PROBLEM -> Write how many lines in the records below include the string "kontakt". No other text should be given.

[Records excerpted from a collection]

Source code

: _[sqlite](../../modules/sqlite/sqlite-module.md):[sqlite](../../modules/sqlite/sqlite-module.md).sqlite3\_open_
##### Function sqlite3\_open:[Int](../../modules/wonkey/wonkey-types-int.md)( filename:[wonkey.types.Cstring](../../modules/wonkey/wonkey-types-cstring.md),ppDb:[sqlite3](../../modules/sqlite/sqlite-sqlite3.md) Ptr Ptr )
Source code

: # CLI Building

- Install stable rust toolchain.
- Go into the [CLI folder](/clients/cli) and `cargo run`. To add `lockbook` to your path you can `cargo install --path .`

==

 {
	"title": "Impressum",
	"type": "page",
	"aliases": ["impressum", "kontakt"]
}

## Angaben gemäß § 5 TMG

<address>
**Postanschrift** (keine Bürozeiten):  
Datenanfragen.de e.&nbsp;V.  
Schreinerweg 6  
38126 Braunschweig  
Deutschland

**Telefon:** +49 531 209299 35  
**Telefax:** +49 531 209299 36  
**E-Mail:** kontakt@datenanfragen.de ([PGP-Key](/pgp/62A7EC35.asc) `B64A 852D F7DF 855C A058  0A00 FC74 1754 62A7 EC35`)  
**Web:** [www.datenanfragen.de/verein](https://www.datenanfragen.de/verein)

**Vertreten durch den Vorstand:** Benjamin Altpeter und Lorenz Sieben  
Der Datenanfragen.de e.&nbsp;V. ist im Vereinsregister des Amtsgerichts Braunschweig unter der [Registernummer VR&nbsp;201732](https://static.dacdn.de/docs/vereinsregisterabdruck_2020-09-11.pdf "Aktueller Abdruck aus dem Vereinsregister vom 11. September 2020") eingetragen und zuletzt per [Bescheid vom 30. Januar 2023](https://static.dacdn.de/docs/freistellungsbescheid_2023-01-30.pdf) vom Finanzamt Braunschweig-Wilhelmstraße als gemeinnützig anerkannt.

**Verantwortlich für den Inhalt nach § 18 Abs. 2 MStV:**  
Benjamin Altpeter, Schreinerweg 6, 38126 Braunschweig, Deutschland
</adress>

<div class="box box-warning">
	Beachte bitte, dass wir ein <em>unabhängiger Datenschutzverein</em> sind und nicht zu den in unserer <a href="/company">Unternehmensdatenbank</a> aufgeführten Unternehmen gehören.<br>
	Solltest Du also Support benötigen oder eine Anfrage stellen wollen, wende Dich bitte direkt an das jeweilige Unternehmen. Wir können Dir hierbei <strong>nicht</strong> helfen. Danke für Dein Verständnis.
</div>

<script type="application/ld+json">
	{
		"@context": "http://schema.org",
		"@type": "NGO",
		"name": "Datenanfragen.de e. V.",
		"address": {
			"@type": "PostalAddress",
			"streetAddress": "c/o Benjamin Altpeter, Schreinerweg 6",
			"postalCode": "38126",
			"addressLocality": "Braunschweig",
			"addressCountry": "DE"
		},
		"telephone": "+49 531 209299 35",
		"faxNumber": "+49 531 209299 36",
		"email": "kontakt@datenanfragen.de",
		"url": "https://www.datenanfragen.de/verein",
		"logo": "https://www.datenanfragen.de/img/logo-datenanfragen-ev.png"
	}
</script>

REPLY -> 3